Quel sens vous donnez-vous au titre de votre album « Terrien », en cette période si particulière que nous vivons ?

Julien Clerc : Je crois que tout est dit dans cette chanson. C’est le fait d’être un habitant de cette Terre, qui est à la fois pas grand-chose et en même temps c’est notre maison à tous et donc il faut y faire attention. Comme il est dit dans le texte, « Tu ne seras pas venu pour rien, si tu deviens tout pour quelqu’un ». Cela parle d’amour bien sûr, mais j’ai choisi cette chanson-là parce qu’elle résume bien toutes les thématiques qui ont été abordés par les auteurs dans cet album.

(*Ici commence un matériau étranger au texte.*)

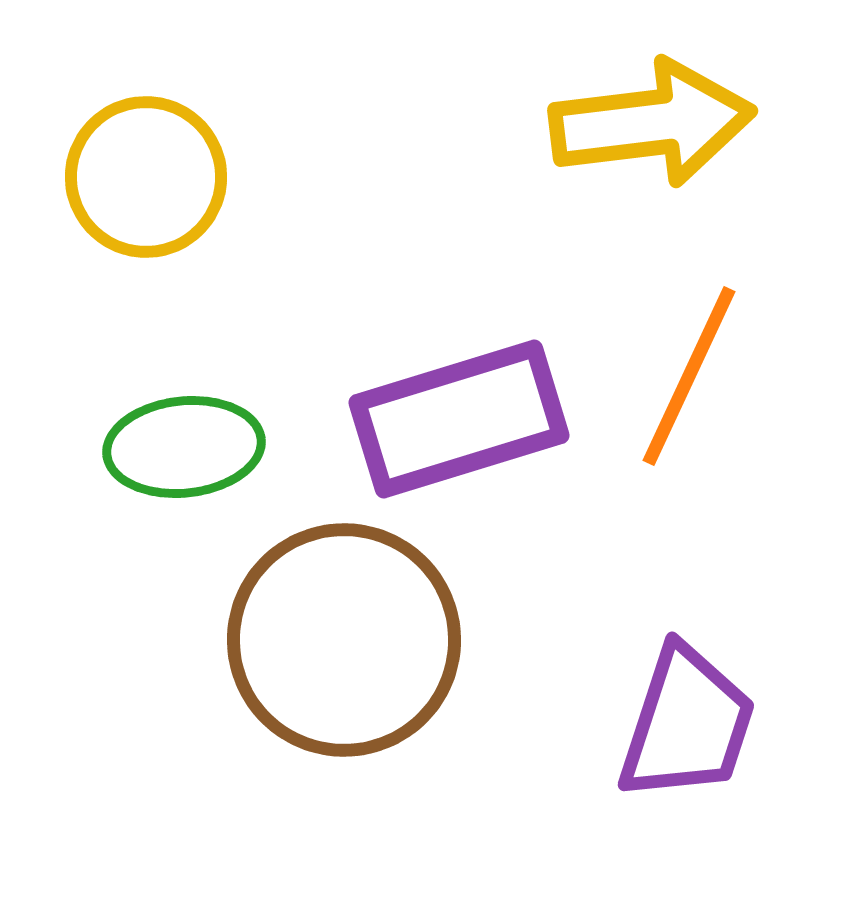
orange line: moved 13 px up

C’est aussi un disque sinon « engagé » du moins plus « concerné » que les autres, où vous abordez des thèmes sociétaux comme l’abus et les violences faites aux femmes, la dépression, le Brexit, l’avenir de la planète, où vous rendez également hommage aux enseignants… Des chansons qui reflètent notre époque plutôt sombre…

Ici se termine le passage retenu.